## Exercise requirements
Give every line from the entries that contains "você".

- - - - - - -

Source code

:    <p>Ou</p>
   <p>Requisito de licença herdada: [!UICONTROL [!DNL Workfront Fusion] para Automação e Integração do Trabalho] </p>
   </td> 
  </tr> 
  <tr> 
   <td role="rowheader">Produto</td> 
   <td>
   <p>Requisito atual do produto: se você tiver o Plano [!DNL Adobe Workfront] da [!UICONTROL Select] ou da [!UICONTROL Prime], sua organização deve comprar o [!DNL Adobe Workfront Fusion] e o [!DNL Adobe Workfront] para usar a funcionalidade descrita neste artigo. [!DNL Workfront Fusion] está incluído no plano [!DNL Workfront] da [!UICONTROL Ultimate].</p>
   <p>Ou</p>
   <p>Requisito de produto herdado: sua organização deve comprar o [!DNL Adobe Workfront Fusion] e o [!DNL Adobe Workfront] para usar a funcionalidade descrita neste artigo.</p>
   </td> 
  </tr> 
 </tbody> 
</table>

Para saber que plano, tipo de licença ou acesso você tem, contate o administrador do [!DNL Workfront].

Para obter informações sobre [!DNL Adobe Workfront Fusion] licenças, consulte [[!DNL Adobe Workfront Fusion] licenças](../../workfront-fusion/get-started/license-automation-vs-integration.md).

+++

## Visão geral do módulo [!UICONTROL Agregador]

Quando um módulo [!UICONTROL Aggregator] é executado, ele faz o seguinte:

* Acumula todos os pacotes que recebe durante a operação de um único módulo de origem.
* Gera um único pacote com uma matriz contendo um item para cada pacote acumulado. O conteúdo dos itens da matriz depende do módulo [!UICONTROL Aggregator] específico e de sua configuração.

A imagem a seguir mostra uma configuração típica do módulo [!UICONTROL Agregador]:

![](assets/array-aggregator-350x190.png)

- - - - - - -

## Task output
   <p>Requisito atual do produto: se você tiver o Plano [!DNL Adobe Workfront] da [!UICONTROL Select] ou da [!UICONTROL Prime], sua organização deve comprar o [!DNL Adobe Workfront Fusion] e o [!DNL Adobe Workfront] para usar a funcionalidade descrita neste artigo. [!DNL Workfront Fusion] está incluído no plano [!DNL Workfront] da [!UICONTROL Ultimate].</p>
Para saber que plano, tipo de licença ou acesso você tem, contate o administrador do [!DNL Workfront].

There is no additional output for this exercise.